Menurut Sekda Edy Sujatmiko, selisih harga
antara Pertamax dan Pertalite sebesar Rp 5 ribu rupiah membuat mereka yang
biasanya menggunakan Pertamax berganti ke Pertalite yang lebih murah. Ini
adalah hukum alam.
“Tahun lalu Jepara mendapatkan kuota BBM bersubsidi sebesar 81 ribu Kiloliter, namun
karena kebijakan baru, diturunkan menjadi 66 ribu Kiloliter. Sehingga masih ada
kekurangan sekitar 13 ribu Kiloliter di tahun 2022,” ujar Edy Sujatmiko
Selain itu, Sekda Edy Sujatmiko berharap kepada SPBU
di Jepara untuk sementara membatasi pembelian yang besar, sehingga bisa merata.

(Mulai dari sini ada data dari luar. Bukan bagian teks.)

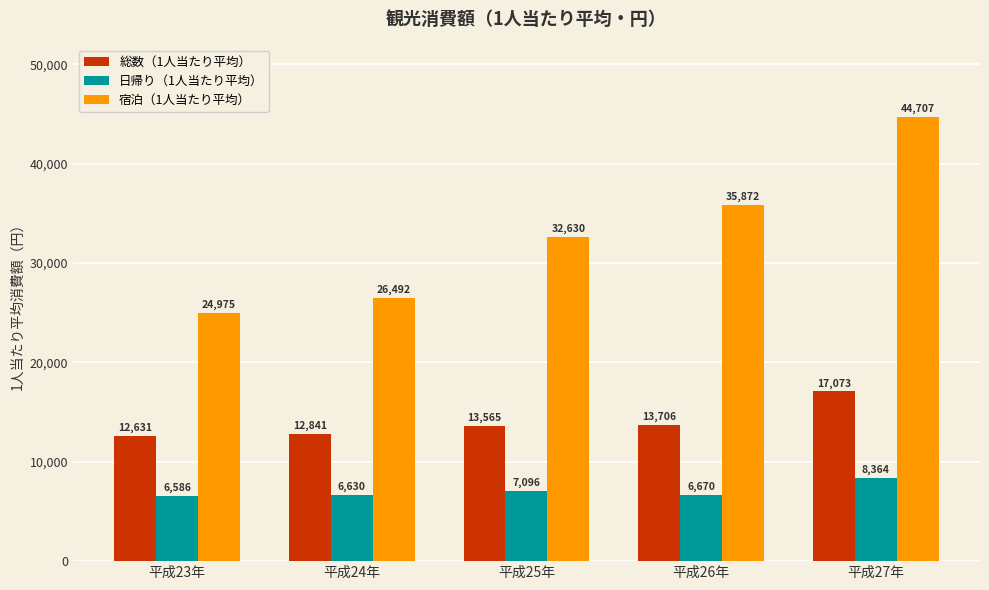

What is the minimum value for 総数（1人当たり平均）?

12631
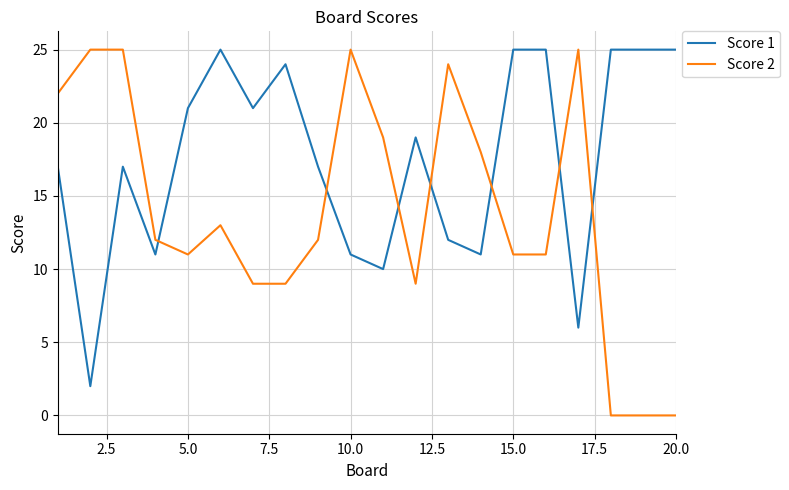

Which series has the widest spread of values?

Score 2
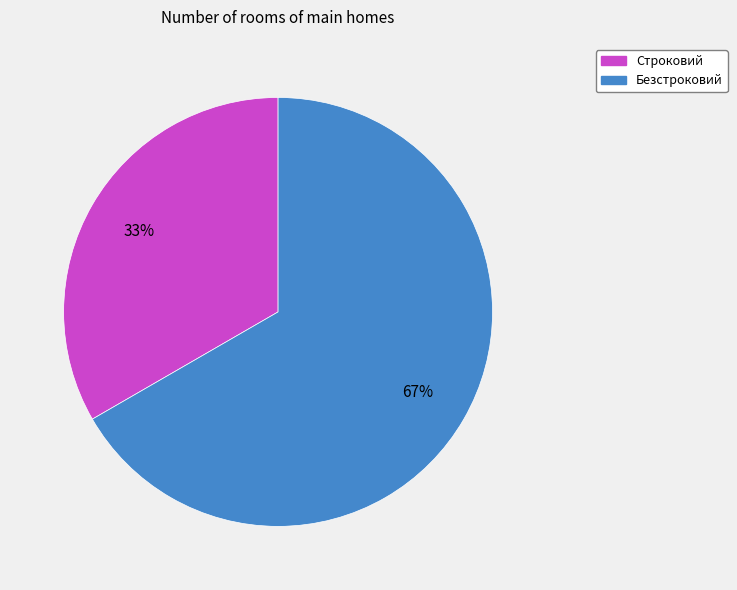

Is Строковий the majority of the pie?

No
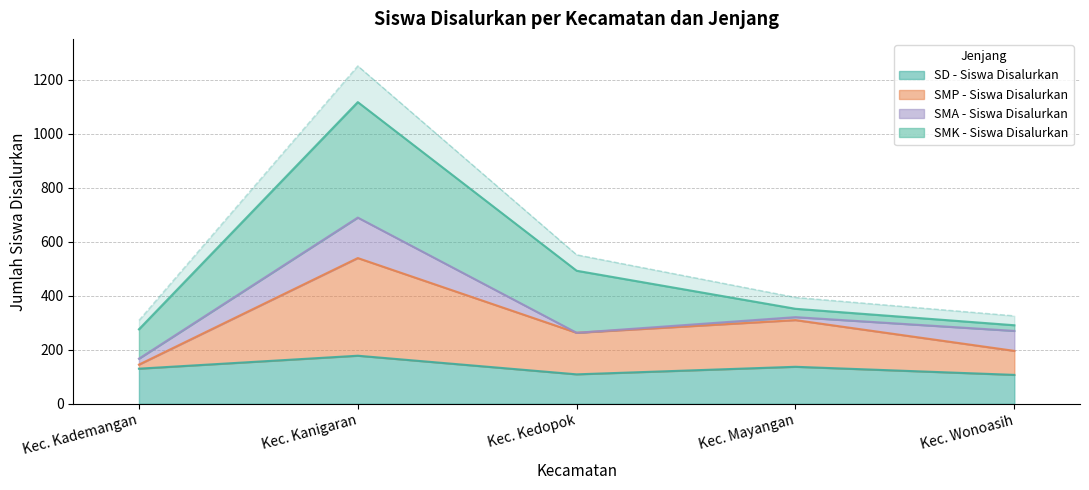

Is the value of SMP - Siswa Disalurkan at Kec. Kademangan greater than the value of SD - Siswa Disalurkan at Kec. Kademangan?

Yes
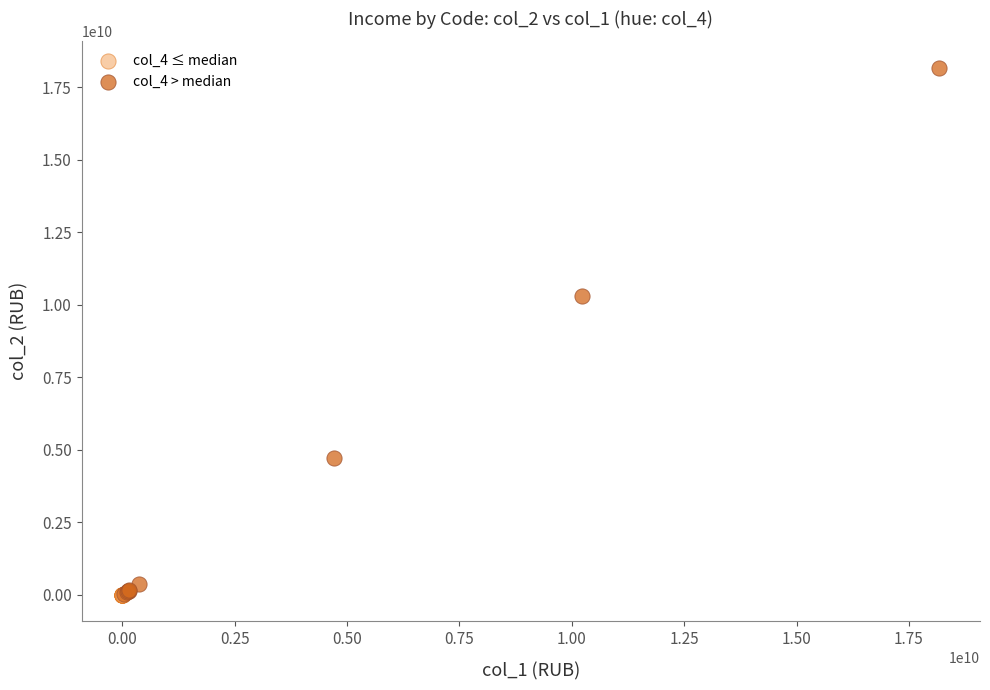

What are all the series names shown in the legend?

col_4 ≤ median, col_4 > median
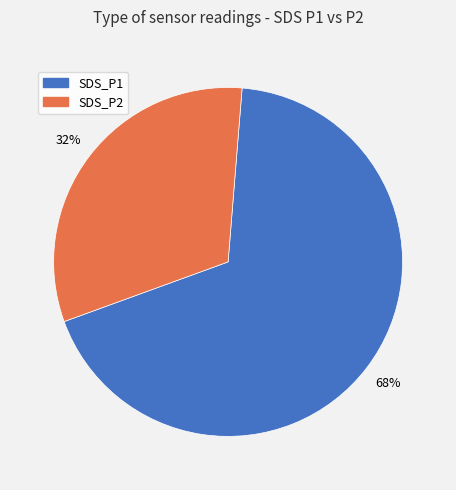

Which category has the biggest portion of the pie?

SDS_P1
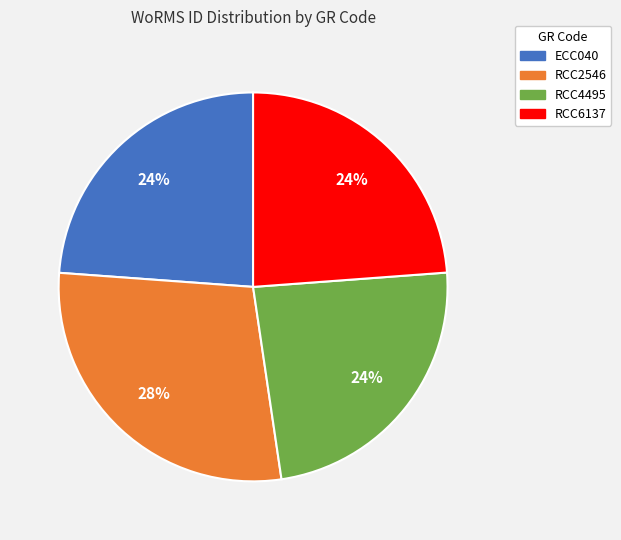

To the nearest percent, what is the combined percentage of RCC6137 and ECC040?

48%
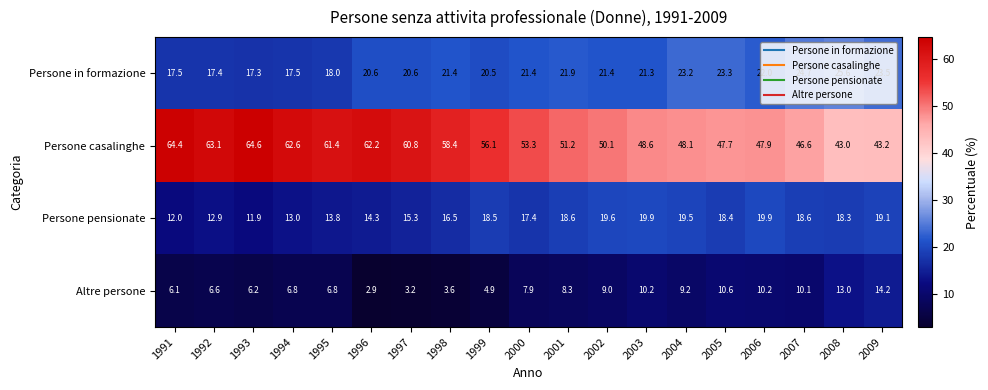

Which series changed the most between 1991 and 1995?

Persone casalinghe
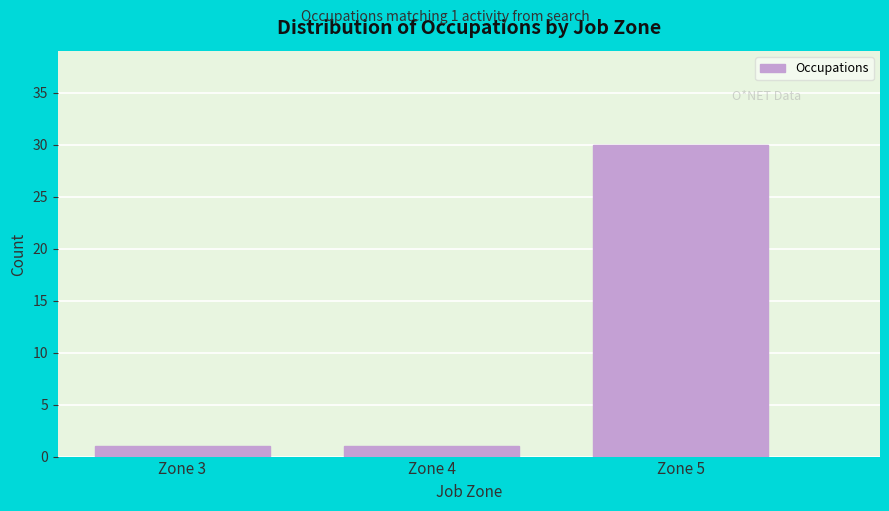

Which range on the x-axis has the tallest bar?

4.5 to 5.5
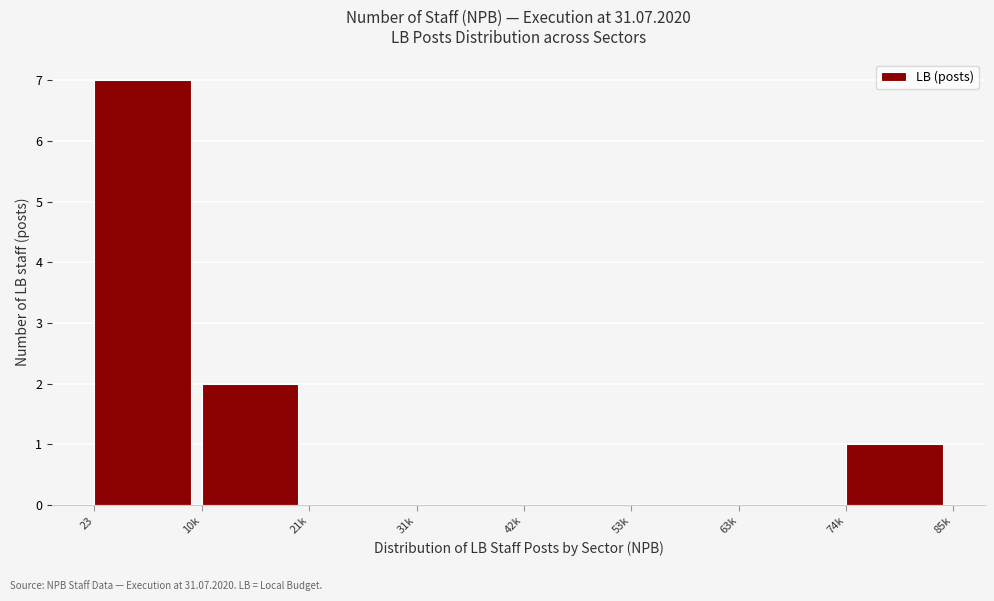

Reading left to right, list all the values displayed in this chart.

23=7	10k=2	21k=0	31k=0	42k=0	53k=0	63k=0	74k=1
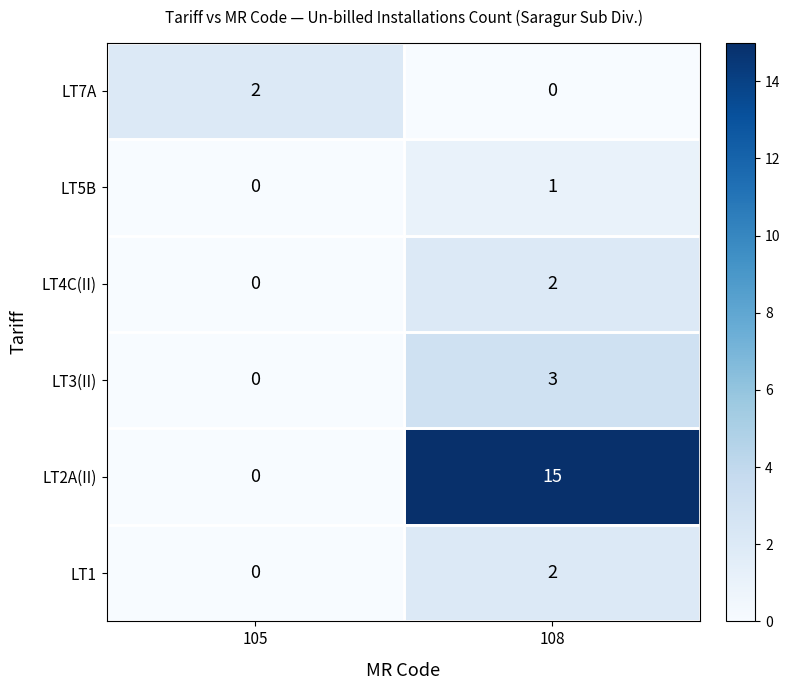

Where is LT3(II) nearest to the value 1?

105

Pihaknya berharap Pertamina memberikan sangsi kepada SPBU yang melanggar
ketentuan.
Sedangkan dalam penyampainnya, Komandan Kodim 0719/Jepara
Letkol Arh Tri Yudhi Herlmabng, S.E., M.I.Pol mengatakan akan turut mendukung
Pemkab Jepara dalam mengusulkan tambahan BBM bersubsidi kepada BPH Migas di
Tahun 2022.
“Perlunya transparasi agar kita tidak salah dalam mengambil
keputusan sehingga perlu dikoordinasi antara pengelola SPBU dengan pemerintah
daerah,” ujarnya (Pendim 0719/Jepara).